* [EXERCISE DETAILS] Copy out the text of each of the items below, word for word, leaving out the pictures.

[Dataset entries]
--------

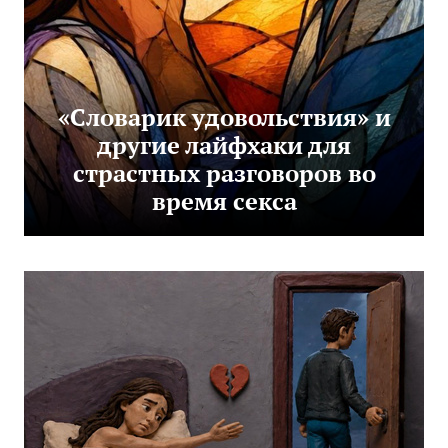
«Словарик удовольствия» и
другие лайфхаки для
страстных разговоров во
время секса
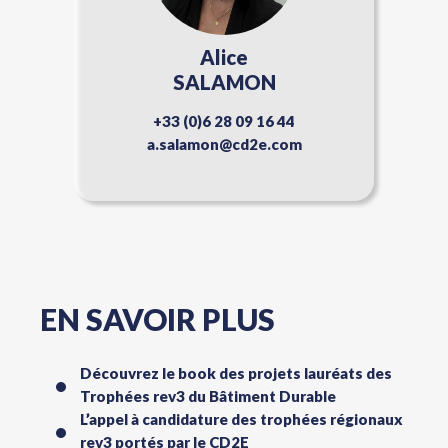
Alice
SALAMON
+33 (0)6 28 09 16 44
a.salamon@cd2e.com
EN SAVOIR PLUS
Découvrez le book des projets lauréats des
Trophées rev3 du Bâtiment Durable
L’appel à candidature des trophées régionaux
rev3 portés par le CD2E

--------

* [OUTPUT FOR THIS TASK]
«Словарик удовольствия» и
другие лайфхаки для
страстных разговоров во
время секса
Alice
SALAMON
+33 (0)6 28 09 16 44
a.salamon@cd2e.com
EN SAVOIR PLUS
Découvrez le book des projets lauréats des
Trophées rev3 du Bâtiment Durable
L’appel à candidature des trophées régionaux
rev3 portés par le CD2E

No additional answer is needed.